[Records shown — start]
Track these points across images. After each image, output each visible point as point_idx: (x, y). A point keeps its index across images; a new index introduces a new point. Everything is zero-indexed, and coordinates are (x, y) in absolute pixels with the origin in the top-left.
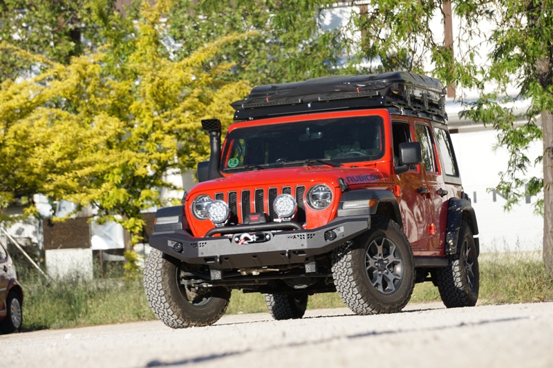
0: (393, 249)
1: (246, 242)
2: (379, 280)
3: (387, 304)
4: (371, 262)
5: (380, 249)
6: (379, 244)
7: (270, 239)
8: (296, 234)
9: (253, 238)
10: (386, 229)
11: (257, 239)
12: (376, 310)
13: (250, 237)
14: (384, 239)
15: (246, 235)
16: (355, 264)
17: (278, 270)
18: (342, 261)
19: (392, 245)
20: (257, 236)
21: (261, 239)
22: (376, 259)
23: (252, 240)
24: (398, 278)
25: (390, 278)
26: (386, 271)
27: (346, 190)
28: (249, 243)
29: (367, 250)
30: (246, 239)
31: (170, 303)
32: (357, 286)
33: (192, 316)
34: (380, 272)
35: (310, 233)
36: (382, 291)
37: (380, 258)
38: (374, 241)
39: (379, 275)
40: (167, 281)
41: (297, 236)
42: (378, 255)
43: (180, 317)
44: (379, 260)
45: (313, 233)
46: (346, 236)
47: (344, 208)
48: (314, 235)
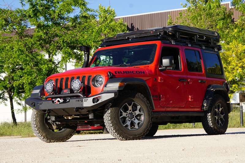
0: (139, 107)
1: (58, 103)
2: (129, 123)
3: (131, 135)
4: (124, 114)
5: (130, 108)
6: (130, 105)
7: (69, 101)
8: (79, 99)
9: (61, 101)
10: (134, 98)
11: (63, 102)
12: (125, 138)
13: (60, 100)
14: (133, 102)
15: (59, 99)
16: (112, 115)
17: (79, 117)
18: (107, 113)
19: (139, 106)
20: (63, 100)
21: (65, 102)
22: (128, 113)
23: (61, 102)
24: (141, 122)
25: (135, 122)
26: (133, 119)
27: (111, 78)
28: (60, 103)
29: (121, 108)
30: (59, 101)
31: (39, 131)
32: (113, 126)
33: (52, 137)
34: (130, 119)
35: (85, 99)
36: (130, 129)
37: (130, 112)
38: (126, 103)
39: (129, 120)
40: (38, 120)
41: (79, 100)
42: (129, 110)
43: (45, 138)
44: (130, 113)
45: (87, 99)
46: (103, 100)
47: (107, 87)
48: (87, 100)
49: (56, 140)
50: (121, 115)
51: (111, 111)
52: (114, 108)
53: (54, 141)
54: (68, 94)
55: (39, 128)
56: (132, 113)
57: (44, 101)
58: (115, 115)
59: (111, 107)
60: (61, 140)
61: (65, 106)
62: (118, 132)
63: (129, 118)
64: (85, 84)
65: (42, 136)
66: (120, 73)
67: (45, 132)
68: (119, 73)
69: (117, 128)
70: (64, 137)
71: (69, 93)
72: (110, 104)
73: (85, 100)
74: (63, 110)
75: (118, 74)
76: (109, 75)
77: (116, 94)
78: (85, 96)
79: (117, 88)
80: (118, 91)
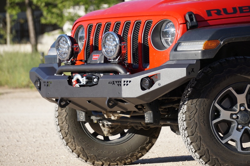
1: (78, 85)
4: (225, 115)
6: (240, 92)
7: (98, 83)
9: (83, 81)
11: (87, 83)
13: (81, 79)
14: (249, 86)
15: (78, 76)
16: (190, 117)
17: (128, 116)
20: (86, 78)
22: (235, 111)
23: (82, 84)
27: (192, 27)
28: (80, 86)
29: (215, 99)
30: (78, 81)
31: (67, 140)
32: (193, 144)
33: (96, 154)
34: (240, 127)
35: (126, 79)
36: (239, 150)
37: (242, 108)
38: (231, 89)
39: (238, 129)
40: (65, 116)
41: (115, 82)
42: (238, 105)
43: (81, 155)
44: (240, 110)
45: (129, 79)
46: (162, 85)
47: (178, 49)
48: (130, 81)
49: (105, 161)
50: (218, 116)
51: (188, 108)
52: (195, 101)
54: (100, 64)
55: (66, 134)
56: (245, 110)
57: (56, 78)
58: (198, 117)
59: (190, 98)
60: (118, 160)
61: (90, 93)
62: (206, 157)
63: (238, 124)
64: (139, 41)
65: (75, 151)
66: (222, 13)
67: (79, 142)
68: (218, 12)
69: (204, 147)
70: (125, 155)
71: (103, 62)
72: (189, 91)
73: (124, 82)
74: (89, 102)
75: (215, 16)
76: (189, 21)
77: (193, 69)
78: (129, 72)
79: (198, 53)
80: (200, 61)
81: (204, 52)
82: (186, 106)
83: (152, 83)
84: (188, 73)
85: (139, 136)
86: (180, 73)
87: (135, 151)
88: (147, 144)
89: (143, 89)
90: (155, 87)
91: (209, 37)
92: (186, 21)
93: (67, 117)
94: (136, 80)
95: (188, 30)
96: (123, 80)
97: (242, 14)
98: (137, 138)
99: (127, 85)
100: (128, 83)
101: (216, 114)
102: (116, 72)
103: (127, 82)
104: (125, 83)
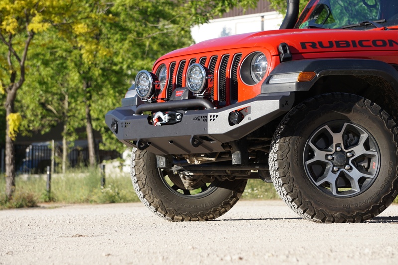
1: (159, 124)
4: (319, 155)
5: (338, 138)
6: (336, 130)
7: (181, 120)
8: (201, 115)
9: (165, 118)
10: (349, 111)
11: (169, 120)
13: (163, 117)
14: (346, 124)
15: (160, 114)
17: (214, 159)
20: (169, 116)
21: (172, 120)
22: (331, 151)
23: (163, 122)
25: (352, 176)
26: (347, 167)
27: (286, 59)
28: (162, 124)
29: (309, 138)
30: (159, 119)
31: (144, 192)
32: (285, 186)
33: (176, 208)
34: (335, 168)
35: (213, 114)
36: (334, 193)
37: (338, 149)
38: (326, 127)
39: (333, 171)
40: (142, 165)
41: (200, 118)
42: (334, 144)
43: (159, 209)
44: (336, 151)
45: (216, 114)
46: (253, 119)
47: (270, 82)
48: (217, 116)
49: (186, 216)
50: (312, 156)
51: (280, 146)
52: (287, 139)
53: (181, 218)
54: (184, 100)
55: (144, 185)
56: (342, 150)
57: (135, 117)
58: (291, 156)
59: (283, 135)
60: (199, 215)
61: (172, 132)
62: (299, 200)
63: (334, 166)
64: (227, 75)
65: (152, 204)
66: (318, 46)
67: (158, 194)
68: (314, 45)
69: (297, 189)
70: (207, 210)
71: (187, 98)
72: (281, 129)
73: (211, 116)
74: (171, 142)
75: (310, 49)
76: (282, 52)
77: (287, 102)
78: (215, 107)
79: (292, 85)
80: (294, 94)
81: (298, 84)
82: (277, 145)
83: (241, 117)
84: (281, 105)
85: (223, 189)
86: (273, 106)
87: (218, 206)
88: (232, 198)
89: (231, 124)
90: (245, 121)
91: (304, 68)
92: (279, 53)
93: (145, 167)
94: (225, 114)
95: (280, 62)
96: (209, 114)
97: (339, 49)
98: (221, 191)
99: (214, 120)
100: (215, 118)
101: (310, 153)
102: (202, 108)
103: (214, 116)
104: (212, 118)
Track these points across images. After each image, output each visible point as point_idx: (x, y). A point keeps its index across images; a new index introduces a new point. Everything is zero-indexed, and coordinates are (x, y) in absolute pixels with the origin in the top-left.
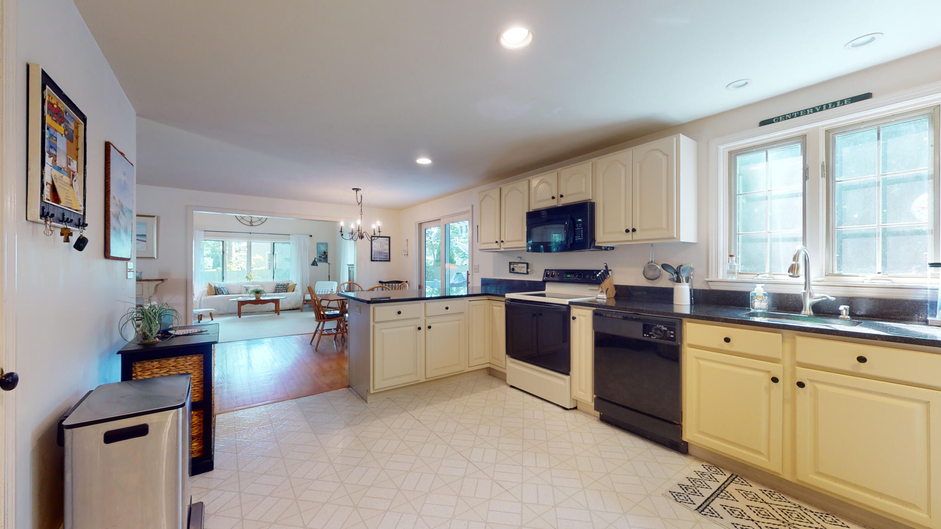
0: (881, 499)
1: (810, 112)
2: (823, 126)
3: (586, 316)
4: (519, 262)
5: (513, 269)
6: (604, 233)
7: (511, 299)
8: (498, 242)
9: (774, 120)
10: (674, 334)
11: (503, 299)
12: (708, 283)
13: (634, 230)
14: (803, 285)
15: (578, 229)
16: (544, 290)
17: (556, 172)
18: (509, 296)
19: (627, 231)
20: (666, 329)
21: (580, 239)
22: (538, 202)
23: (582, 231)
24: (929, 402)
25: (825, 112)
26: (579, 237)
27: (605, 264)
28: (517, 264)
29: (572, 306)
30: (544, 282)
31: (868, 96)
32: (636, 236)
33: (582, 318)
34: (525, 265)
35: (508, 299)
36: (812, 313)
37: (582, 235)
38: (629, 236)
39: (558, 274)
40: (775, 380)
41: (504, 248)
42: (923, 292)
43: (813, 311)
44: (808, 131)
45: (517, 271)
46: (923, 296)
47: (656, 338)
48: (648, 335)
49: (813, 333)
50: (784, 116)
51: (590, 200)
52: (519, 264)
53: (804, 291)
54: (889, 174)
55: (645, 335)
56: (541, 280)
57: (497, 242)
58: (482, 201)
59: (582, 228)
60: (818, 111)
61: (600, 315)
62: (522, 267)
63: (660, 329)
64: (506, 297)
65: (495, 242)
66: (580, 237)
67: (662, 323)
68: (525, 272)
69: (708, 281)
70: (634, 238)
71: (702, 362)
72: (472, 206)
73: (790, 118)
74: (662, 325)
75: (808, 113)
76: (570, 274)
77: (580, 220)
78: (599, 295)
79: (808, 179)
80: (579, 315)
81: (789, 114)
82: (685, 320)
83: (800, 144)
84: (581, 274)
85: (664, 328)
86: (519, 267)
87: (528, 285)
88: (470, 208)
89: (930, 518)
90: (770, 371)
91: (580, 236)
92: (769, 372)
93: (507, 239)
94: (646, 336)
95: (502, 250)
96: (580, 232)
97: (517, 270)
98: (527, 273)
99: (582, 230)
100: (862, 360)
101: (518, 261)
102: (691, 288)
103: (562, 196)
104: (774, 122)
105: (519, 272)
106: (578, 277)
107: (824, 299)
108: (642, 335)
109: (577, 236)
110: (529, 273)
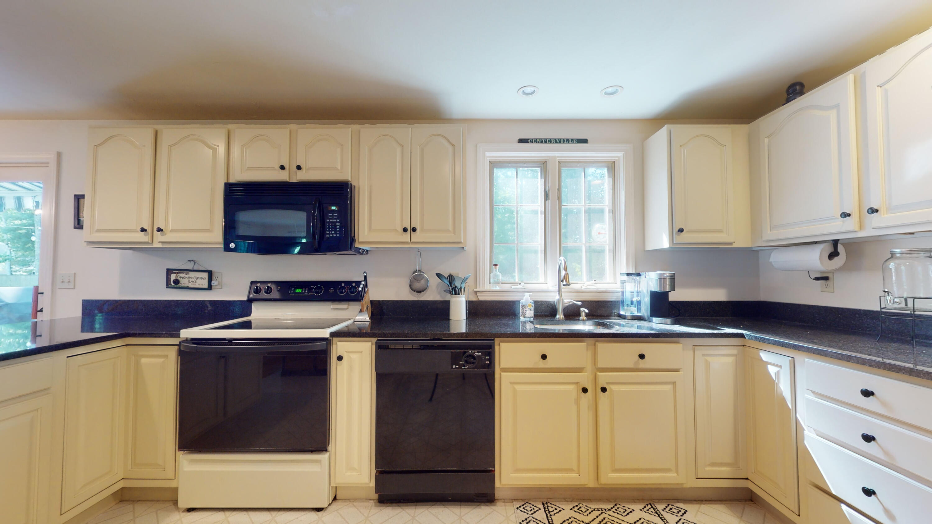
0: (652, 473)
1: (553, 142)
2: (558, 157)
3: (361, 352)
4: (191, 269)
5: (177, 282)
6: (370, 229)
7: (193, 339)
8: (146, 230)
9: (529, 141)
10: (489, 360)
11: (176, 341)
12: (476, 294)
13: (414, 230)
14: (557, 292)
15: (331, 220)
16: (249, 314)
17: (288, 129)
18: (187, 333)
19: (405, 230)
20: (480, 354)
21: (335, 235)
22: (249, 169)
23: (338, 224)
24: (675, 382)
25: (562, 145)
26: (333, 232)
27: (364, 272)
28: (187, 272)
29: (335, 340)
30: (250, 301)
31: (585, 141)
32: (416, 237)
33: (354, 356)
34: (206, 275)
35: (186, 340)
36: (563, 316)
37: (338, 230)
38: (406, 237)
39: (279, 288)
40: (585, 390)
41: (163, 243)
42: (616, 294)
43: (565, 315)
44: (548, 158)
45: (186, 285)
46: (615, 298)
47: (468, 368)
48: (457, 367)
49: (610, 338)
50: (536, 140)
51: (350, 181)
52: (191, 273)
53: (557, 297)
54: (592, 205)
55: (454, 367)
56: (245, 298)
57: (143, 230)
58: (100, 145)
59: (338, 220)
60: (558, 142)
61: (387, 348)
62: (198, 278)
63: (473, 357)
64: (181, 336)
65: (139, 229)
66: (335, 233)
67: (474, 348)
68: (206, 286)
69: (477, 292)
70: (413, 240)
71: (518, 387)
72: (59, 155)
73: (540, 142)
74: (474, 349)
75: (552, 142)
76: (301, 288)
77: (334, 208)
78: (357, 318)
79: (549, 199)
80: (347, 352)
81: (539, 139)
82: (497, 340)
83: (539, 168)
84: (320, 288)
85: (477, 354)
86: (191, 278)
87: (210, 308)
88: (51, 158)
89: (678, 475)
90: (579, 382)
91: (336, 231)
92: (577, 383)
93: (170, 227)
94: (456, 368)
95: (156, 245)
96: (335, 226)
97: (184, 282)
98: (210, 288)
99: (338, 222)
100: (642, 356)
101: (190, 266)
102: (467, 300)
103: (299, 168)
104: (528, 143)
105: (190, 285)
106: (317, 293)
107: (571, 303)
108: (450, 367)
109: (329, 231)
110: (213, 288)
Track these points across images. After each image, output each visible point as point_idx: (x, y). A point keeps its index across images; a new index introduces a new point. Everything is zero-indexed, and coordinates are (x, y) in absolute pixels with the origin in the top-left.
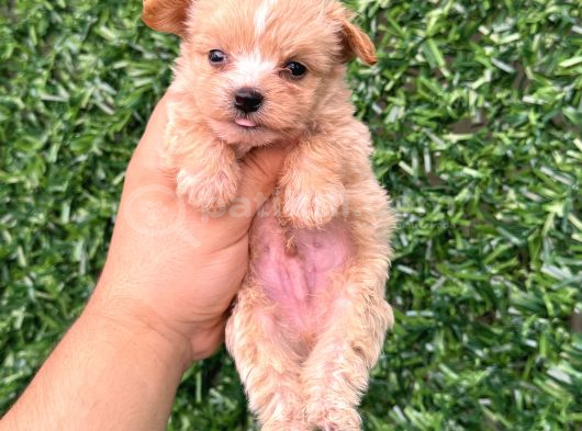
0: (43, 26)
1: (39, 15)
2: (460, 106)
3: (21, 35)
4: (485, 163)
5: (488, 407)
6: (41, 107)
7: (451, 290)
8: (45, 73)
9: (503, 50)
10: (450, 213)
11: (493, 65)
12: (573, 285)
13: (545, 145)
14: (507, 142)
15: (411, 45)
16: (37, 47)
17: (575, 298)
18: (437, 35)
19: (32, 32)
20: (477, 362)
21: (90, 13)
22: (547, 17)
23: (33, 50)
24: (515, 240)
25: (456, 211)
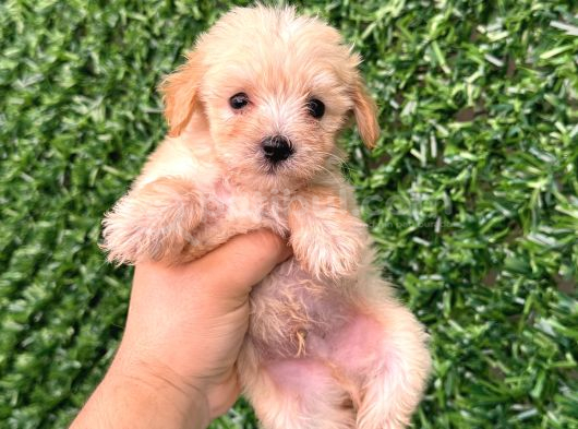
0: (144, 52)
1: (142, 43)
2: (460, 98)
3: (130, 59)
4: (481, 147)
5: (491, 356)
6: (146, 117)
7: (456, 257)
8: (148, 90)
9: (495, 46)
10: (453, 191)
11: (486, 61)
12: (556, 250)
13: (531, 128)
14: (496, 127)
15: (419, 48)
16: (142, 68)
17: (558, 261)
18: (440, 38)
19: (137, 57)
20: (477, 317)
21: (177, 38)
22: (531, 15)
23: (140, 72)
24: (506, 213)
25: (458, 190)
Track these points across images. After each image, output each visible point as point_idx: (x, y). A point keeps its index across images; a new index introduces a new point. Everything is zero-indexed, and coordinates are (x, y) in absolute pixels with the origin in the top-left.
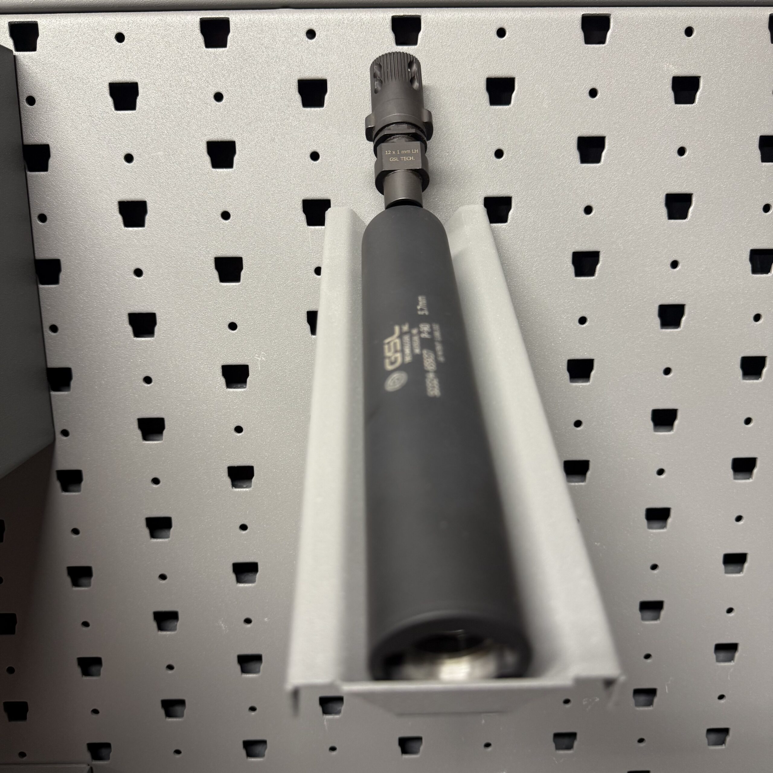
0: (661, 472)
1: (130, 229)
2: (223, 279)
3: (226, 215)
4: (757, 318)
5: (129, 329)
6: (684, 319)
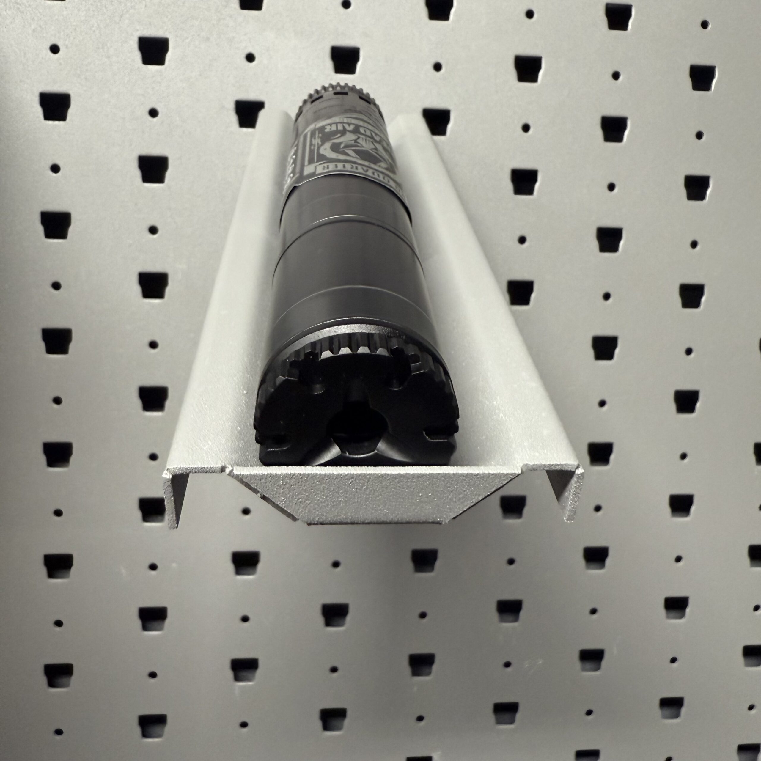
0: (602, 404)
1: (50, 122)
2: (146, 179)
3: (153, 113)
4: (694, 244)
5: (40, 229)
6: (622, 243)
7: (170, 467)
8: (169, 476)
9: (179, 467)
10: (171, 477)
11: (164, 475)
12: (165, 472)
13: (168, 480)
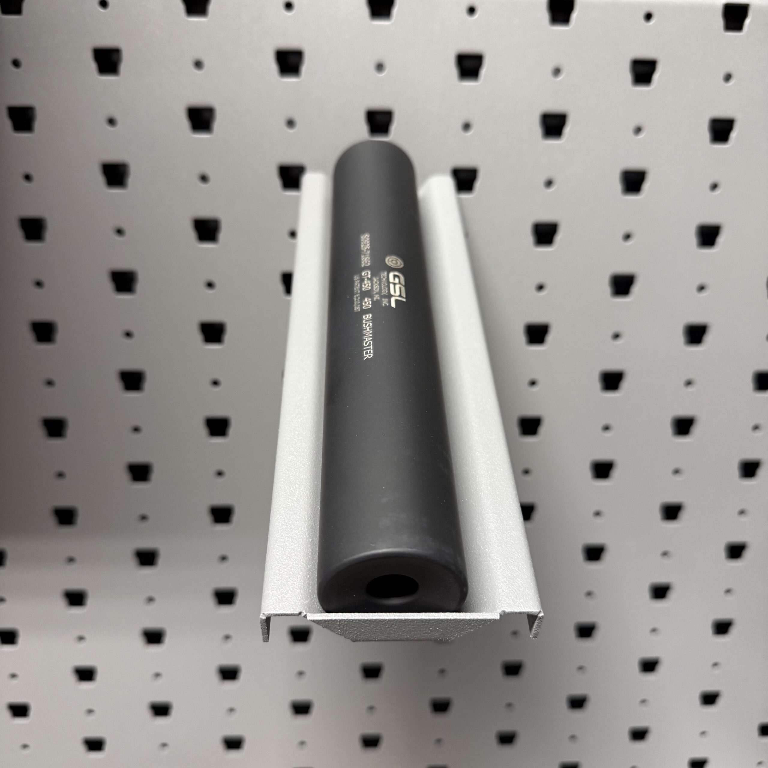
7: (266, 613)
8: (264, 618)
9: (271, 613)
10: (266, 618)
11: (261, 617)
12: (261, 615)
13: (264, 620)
[Records shown — finish]
#### Work request:
Could you repeat, exactly and with nothing added, the lines from the top of the entries above through the line that holds "24: (398, 278)", leaving out any pictures?

#### Answer area:
Track these points across images. After each image, output each visible point as point_idx: (x, y). A point keeps its index across images; a new index introduces a new point. Everything is zero-indexed, and coordinates are (x, y) in absolute pixels with the origin in the top-left.
0: (393, 249)
1: (246, 242)
2: (379, 280)
3: (387, 304)
4: (371, 262)
5: (380, 249)
6: (379, 244)
7: (270, 239)
8: (296, 234)
9: (253, 238)
10: (386, 229)
11: (257, 239)
12: (376, 310)
13: (250, 237)
14: (384, 239)
15: (246, 235)
16: (355, 264)
17: (278, 270)
18: (342, 261)
19: (392, 245)
20: (257, 236)
21: (261, 239)
22: (376, 259)
23: (252, 240)
24: (398, 278)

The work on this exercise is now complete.